_Data to process_

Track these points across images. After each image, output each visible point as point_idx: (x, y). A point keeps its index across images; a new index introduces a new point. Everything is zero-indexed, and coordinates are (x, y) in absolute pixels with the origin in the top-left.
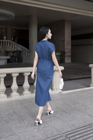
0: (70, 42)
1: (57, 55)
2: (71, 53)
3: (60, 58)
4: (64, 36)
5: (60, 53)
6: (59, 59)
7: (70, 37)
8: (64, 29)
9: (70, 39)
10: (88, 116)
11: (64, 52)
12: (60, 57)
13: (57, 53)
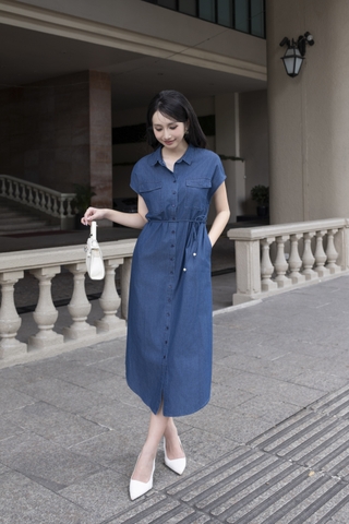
0: (110, 154)
1: (63, 199)
2: (111, 191)
3: (73, 213)
4: (88, 130)
5: (74, 195)
6: (70, 215)
7: (110, 135)
8: (88, 107)
9: (109, 142)
10: (286, 385)
11: (90, 188)
12: (73, 207)
13: (63, 195)
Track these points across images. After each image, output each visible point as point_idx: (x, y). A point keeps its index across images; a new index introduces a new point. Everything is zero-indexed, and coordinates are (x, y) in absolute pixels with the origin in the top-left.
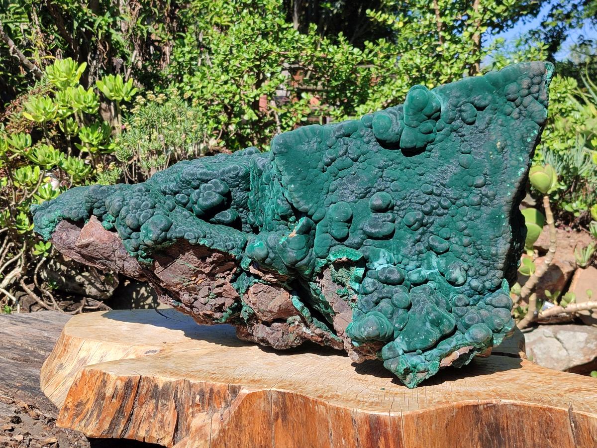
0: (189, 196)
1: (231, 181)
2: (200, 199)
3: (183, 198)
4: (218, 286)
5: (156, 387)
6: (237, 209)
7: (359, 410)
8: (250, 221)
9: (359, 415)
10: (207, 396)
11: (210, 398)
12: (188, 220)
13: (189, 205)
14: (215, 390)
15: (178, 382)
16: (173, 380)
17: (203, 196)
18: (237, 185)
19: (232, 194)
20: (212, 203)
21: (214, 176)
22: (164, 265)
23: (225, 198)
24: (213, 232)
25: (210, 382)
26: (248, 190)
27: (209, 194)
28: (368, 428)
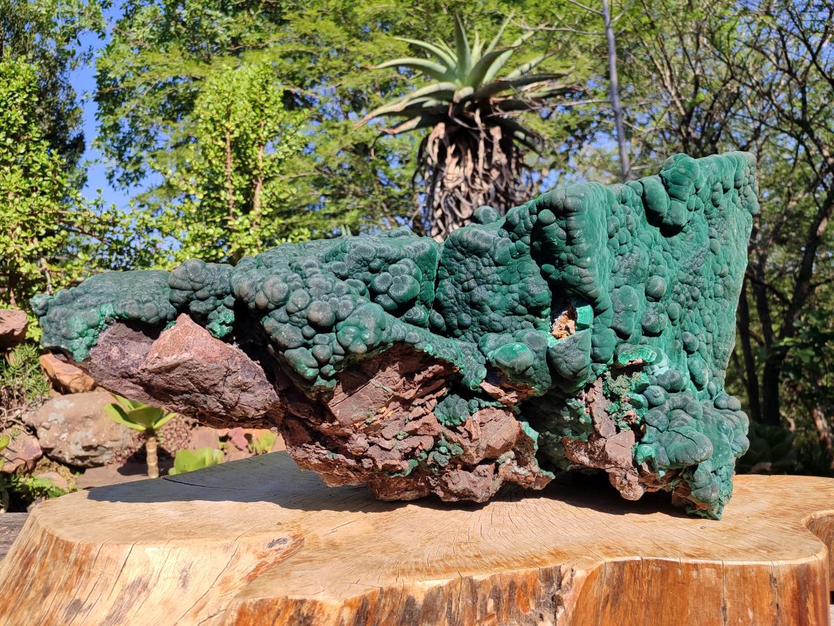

_Work instruction_
Type the listing out again word for word, passing over each picture.

_Answer space_
Track these points across images. After each image, output each visible point as point_idx: (x, y). A point keeps its index across images; a new index introduces a new point. Everything is zero-indexed, and coordinates are (x, y) in absolute pixels with the origin in the top-left.
0: (70, 42)
1: (57, 55)
2: (71, 53)
3: (60, 58)
4: (64, 36)
5: (60, 53)
6: (59, 59)
7: (70, 37)
8: (64, 29)
9: (70, 39)
10: (88, 116)
11: (64, 52)
12: (60, 57)
13: (57, 53)
0: (110, 154)
1: (63, 199)
2: (111, 191)
3: (73, 213)
4: (88, 130)
5: (74, 195)
6: (70, 215)
7: (110, 135)
8: (88, 107)
9: (109, 142)
10: (286, 385)
11: (90, 188)
12: (73, 207)
13: (63, 195)
Track these points across images. After each image, output each visible point as point_idx: (x, y). A point keeps its index across images; a new index introduces a new point. Everything is zero-indexed, and coordinates are (x, y) in absolute pixels with the origin in the top-left.
0: (189, 196)
1: (231, 181)
2: (200, 199)
3: (183, 198)
4: (218, 286)
5: (156, 387)
6: (237, 209)
7: (359, 410)
8: (250, 221)
9: (359, 415)
10: (207, 396)
11: (210, 398)
12: (188, 220)
13: (189, 205)
14: (215, 390)
15: (178, 382)
16: (173, 380)
17: (203, 196)
18: (237, 185)
19: (232, 194)
20: (212, 203)
21: (214, 176)
22: (164, 265)
23: (225, 198)
24: (213, 232)
25: (210, 382)
26: (248, 190)
27: (209, 194)
28: (368, 428)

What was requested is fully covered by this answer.